Change every "Amalfiküste" to "Costiera Amalfitana" in the entries below, and give back their text with nothing else altered. Leave the pictures out.

═════ SUPPLIED RECORDS ═════

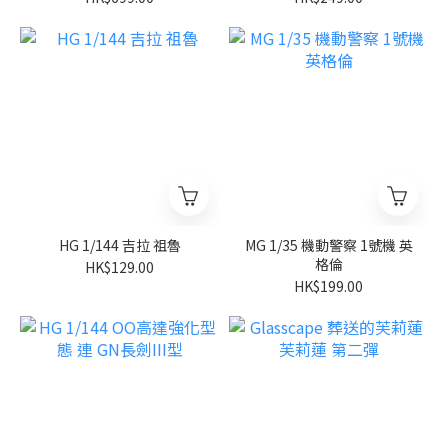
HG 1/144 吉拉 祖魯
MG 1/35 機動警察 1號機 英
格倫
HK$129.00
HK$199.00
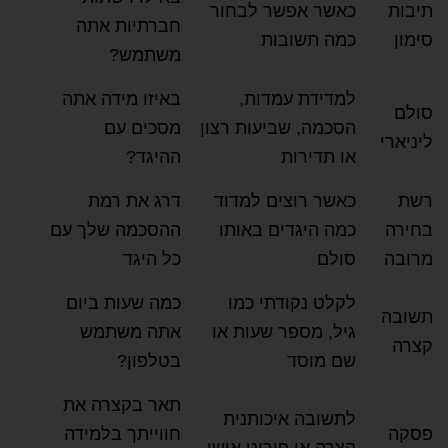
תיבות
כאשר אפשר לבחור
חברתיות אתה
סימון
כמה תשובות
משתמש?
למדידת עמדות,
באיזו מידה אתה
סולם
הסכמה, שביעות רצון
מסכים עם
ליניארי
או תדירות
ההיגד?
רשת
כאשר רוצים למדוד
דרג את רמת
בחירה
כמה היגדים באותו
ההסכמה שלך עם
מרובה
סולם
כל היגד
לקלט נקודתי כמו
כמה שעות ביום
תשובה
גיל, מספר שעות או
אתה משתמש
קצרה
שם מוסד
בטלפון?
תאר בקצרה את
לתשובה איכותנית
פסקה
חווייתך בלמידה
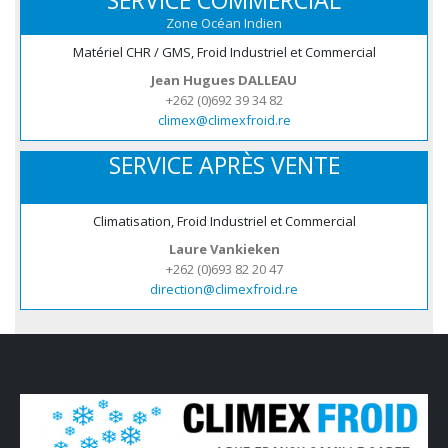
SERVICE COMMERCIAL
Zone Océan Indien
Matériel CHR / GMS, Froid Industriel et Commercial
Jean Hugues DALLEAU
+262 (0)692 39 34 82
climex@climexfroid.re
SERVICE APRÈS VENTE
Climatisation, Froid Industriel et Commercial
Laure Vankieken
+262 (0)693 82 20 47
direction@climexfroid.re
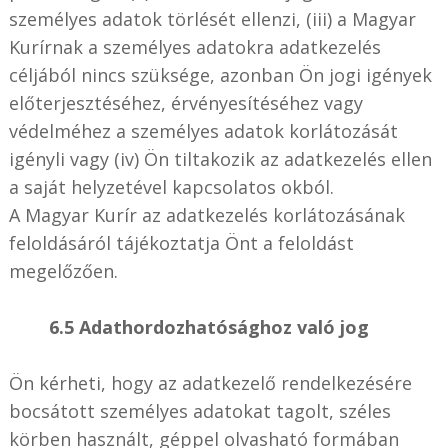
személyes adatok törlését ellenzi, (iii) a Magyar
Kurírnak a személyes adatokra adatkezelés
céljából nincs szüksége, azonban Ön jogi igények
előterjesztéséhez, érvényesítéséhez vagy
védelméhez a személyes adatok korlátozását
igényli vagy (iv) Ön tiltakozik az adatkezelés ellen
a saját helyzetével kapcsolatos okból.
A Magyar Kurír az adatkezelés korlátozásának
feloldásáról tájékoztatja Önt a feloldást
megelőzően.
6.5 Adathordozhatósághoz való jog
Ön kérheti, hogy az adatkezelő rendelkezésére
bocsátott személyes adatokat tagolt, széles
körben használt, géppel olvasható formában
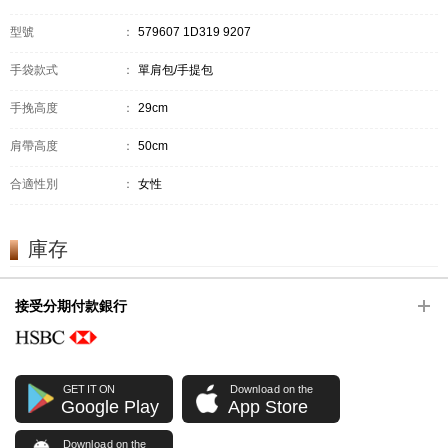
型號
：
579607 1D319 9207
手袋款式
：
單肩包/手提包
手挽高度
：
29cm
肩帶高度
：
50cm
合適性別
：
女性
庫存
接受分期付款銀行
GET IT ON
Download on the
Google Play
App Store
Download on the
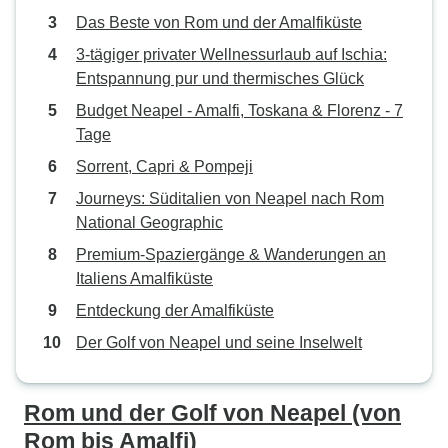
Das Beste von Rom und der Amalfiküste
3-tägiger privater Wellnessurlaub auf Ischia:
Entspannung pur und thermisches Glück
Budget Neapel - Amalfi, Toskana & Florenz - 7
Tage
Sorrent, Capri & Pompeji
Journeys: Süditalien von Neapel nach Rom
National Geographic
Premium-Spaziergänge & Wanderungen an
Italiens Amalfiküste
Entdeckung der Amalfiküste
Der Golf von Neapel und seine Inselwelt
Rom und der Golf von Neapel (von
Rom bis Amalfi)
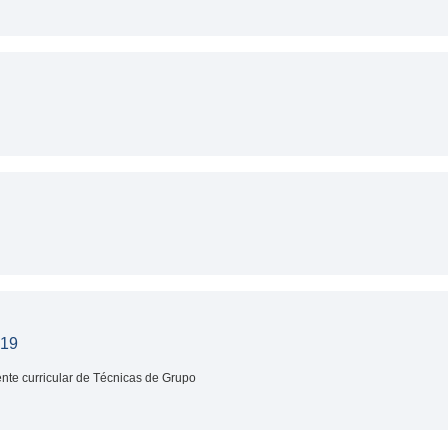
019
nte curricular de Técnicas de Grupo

═════

TASK OUTPUT —
HG 1/144 吉拉 祖魯
MG 1/35 機動警察 1號機 英
格倫
HK$129.00
HK$199.00
תיבות
כאשר אפשר לבחור
חברתיות אתה
סימון
כמה תשובות
משתמש?
למדידת עמדות,
באיזו מידה אתה
סולם
הסכמה, שביעות רצון
מסכים עם
ליניארי
או תדירות
ההיגד?
רשת
כאשר רוצים למדוד
דרג את רמת
בחירה
כמה היגדים באותו
ההסכמה שלך עם
מרובה
סולם
כל היגד
לקלט נקודתי כמו
כמה שעות ביום
תשובה
גיל, מספר שעות או
אתה משתמש
קצרה
שם מוסד
בטלפון?
תאר בקצרה את
לתשובה איכותנית
פסקה
חווייתך בלמידה
SERVICE COMMERCIAL
Zone Océan Indien
Matériel CHR / GMS, Froid Industriel et Commercial
Jean Hugues DALLEAU
+262 (0)692 39 34 82
climex@climexfroid.re
SERVICE APRÈS VENTE
Climatisation, Froid Industriel et Commercial
Laure Vankieken
+262 (0)693 82 20 47
direction@climexfroid.re
személyes adatok törlését ellenzi, (iii) a Magyar
Kurírnak a személyes adatokra adatkezelés
céljából nincs szüksége, azonban Ön jogi igények
előterjesztéséhez, érvényesítéséhez vagy
védelméhez a személyes adatok korlátozását
igényli vagy (iv) Ön tiltakozik az adatkezelés ellen
a saját helyzetével kapcsolatos okból.
A Magyar Kurír az adatkezelés korlátozásának
feloldásáról tájékoztatja Önt a feloldást
megelőzően.
6.5 Adathordozhatósághoz való jog
Ön kérheti, hogy az adatkezelő rendelkezésére
bocsátott személyes adatokat tagolt, széles
körben használt, géppel olvasható formában
型號
：
579607 1D319 9207
手袋款式
：
單肩包/手提包
手挽高度
：
29cm
肩帶高度
：
50cm
合適性別
：
女性
庫存
接受分期付款銀行
GET IT ON
Download on the
Google Play
App Store
Download on the
Das Beste von Rom und der Costiera Amalfitana
3-tägiger privater Wellnessurlaub auf Ischia:
Entspannung pur und thermisches Glück
Budget Neapel - Amalfi, Toskana & Florenz - 7
Tage
Sorrent, Capri & Pompeji
Journeys: Süditalien von Neapel nach Rom
National Geographic
Premium-Spaziergänge & Wanderungen an
Italiens Costiera Amalfitana
Entdeckung der Costiera Amalfitana
Der Golf von Neapel und seine Inselwelt
Rom und der Golf von Neapel (von
Rom bis Amalfi)
019
nte curricular de Técnicas de Grupo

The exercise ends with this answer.